In either case need something on the server side. Should be a simple database backed site - no problem in most frameworks. Just needs to accept e.g. JSON via post and be able to give out URLs. Handling authentication and user accounts is more difficult, suggests that using something where that problem is already solved rather than trying to roll something new might be a better idea.

Possible Sources of Bias

Choice of Sites

This is a hard problem but we have to suck it up.
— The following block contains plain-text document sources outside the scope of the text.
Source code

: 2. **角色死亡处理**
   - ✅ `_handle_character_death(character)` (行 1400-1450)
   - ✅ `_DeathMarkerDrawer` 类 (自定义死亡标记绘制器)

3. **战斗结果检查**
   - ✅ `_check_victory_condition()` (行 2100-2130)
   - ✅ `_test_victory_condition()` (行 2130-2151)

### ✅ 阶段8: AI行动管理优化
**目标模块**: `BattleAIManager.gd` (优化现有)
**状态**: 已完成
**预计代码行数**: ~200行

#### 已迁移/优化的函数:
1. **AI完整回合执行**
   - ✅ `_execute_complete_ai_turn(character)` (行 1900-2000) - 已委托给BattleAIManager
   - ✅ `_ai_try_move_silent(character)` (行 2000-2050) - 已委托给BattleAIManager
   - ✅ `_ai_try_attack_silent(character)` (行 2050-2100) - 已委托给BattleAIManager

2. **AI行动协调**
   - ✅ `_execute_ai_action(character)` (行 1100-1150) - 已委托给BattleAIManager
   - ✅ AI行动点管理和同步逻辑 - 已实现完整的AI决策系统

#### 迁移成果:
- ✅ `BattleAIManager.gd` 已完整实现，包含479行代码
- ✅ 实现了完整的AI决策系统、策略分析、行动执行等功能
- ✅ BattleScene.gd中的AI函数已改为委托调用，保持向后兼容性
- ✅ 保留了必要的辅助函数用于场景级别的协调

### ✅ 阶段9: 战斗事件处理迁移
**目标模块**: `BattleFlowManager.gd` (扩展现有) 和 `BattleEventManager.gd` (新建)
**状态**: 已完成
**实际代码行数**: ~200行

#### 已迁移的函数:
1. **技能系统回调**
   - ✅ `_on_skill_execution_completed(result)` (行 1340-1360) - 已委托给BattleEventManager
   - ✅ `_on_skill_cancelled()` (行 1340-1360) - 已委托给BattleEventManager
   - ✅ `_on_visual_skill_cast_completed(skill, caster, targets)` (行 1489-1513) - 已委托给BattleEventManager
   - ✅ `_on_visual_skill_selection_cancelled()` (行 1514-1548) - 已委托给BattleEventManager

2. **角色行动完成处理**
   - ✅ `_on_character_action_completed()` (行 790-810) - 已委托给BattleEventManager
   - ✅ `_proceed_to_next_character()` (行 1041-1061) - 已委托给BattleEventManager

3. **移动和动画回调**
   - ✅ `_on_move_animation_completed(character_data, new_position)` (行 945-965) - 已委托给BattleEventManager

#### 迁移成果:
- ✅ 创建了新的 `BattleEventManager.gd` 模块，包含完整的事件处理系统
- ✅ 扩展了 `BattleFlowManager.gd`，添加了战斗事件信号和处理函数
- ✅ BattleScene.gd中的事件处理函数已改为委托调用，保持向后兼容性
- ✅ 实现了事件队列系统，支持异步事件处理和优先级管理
  • Not possible to get a totally random sample of the web (and it's not clear that that's what we want anyway)
  • Ideally want a large sample probably biased by page rank (since people are more likely to visit high page rank sites, although there is a long tail)
  • Language is a problem. Start with English only and then, if successful localize.
  • Will inevitable have some bias but this is not necessarily a problem as long as it is not too large and well understood
  • Breath of sites more important than depth in particular sites - but we don't want to be biased entirely toward front pages

Possible strategy (needs refinement)

  • Start with searches for common terms or individual letters (bias toward popular, high page rank sites)
  • Select a random selection of the sites returned in the first n (e.g. 100) results
  • For each site selected select up to 2 internal (same domain) and 2 external links
  • When following the subsequent internal links, select only one internal link and on that page select only external links
  • These numbers could be optimized for looking at data for the depth of sites - may want to go deeper but only select e.g. 1 front page link
  • people could also opt-in websites by activating the plugin/app...

Different Expectations from Different Testers

Have a group of test pages that each tester is sent to at random during their first few sites. Check that their answers broadly match the expected answers for those sites.